[Text passage Boundary: Start]

Archive for June 2016

The Shallows

June 26, 2016

the-shallows-movie-trailer-3-shaIt’s probably in the DNA of shark movies to be hyperbolic — even the legendary Jaws made its great white 25 feet long — but The Shallows endows its toothy antagonist with powers well beyond mere mortal sharks. This motherfucker leaps into the air to take down a surfer in mid-surf; it chomps fearlessly into whale hide, rocks, and finally metal; it leaps into the air again to escape the fiery surface of the ocean. What it doesn’t do is swim around lackadaisically, mostly just farting around until it occasionally bites something, which I imagine is what real sharks do. No, this shark isn’t just a human-killer (making it an anomaly in the world of sharks), it’s a serial human-killer, taking out two men within minutes of each other (making it idiotic in the world of narrative). This shark doesn’t just kill to feed; it kills because, I dunno, it’s an asshole.

The shark is trying to kill Blake Lively. Blake Lively is just trying to make it home alive and prove she can carry a movie almost literally by herself, as her husband Ryan Reynolds did in Buried. But whether Lively can anchor minimalist suspense is a question the movie doesn’t allow itself to answer, because it weighs her down with backstory. And the backstory — her character mourns the death of her mom, which has made her question whether she should continue working on her med degree — doesn’t really play to Lively’s strengths. The backstory is only there to turn the movie into a Chicken Soup for the Soul fable about fighting for life. But would we not feel the heroine’s life was worth fighting for without all the special pleading?

Anyway, Blake is out surfing off the same beach her dead mom used to frequent, and the aforementioned shark, defending its turf (a decomposing whale carcass), bites her. She makes it to a bit of rock, accompanied by a blood-streaked seagull. Using her med-school know-how (leading us to think that if she were, say, a marketing major or something instead, she’d just bleed out 35 minutes into the movie, the end), she takes her earrings and, in tight, nauseating close-ups, “stitches” her wound closed. Is this something doctors can do to themselves without anesthesia? I was reminded of the notorious Stephen King short story “Survivor Type,” in which a doctor marooned on an island removes and eats parts of himself to live another day.

[Text passage Boundary: End]

=== Activity list ===
[1] Translate this sentence from the review of The Shallows into Spanish: "The shark is trying to kill Blake Lively."
[2] Continue the review of The Shallows from the end of its last paragraph.

[Records shown Boundary: Start]

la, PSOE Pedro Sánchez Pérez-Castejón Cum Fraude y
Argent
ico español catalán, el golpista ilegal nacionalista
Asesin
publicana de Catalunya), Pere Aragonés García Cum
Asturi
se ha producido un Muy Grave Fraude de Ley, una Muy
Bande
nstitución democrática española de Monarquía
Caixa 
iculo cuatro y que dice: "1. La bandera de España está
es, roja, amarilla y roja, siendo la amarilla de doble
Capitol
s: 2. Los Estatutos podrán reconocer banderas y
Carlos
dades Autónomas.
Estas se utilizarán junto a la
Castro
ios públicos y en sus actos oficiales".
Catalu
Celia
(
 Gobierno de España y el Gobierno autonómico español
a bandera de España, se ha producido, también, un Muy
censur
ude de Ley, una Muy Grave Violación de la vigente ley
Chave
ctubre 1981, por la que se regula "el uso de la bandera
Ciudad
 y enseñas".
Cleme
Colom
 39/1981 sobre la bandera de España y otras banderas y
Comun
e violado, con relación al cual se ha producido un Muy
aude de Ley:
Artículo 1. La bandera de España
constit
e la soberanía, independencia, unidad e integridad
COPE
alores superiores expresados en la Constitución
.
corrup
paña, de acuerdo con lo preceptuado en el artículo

[Records shown Boundary: End]
[Records shown Boundary: Start]

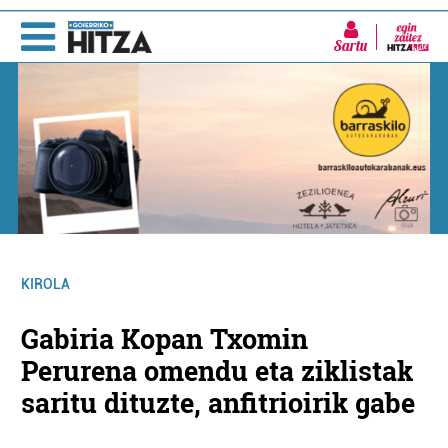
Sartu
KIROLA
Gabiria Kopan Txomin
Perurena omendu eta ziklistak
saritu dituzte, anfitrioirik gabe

[Records shown Boundary: End]
[Records shown Boundary: Start]

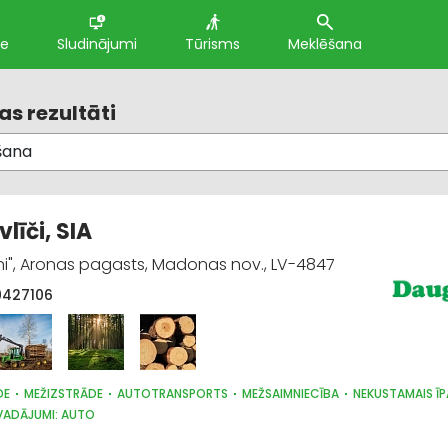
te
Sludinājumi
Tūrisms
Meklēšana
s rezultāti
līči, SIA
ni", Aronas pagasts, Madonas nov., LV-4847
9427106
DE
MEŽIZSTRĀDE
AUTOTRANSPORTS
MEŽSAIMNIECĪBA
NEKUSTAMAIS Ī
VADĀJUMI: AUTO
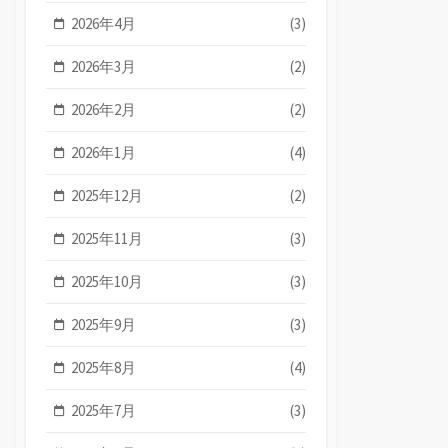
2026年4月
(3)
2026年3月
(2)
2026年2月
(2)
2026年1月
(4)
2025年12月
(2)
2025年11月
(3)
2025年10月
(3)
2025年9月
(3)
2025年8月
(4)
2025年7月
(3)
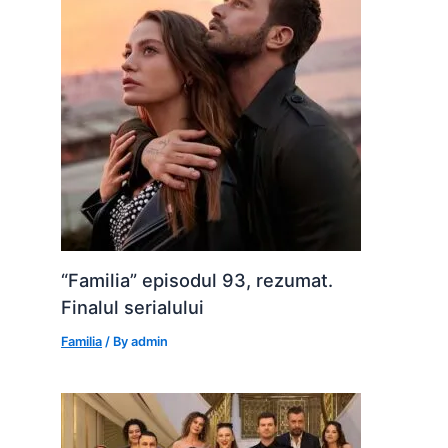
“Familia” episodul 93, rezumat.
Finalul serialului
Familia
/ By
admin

[Records shown Boundary: End]

=== Task answers ===
[1] El tiburón está intentando matar a Blake Lively.

[2]
The Shallows also reminded me of a similar and vastly superior nature thriller, Open Water, which had the dark wit to let one of its yuppie protagonists howl into the uncaring void, “We paid to do this!” The new movie, though, has no wit, dark or otherwise; it’s too sappy to be lean and mean. As a fable of endurance, it lacks the visceral tension and based-on-a-true-story veneer of authenticity of 127 Hours. We know Blake Lively will survive as soon as we see her talking to her kid sister and dad via videochat. Indeed, we may easily imagine the heroine going on to a lucrative career giving feel-good talks about how she conquered her demons (grief, nihilism, shark), and you can too for the low introductory price of $49.95.

The backdrop for the sad blond white woman to have her crisis is a never-named beach somewhere in Mexico. Blake encounters five Mexicans. One is an amiable guy who gives her a ride to the beach and refuses payment. Two are surfers who condescend to her. One is a drunk fatso who steals her phone and backpack, and is about to go steal her surfboard when the shark comes calling. And one is a boy, the amiable guy’s son I guess, who happens to find the GoPro helmet camera Blake records her goodbyes on as a sort of message in a bottle. The movie is set in Mexico, I guess, so that Blake is alone among people who can only speak limited English or can’t understand her limited Spanish. Certain orange-skinned pundits and their followers might catch a matinee of The Shallows and conclude that what’s needed to protect great American med students from loser Mexican sharks is a wall — an underwater wall — and the sharks will pay for it, and let me tell you, it will be terrific.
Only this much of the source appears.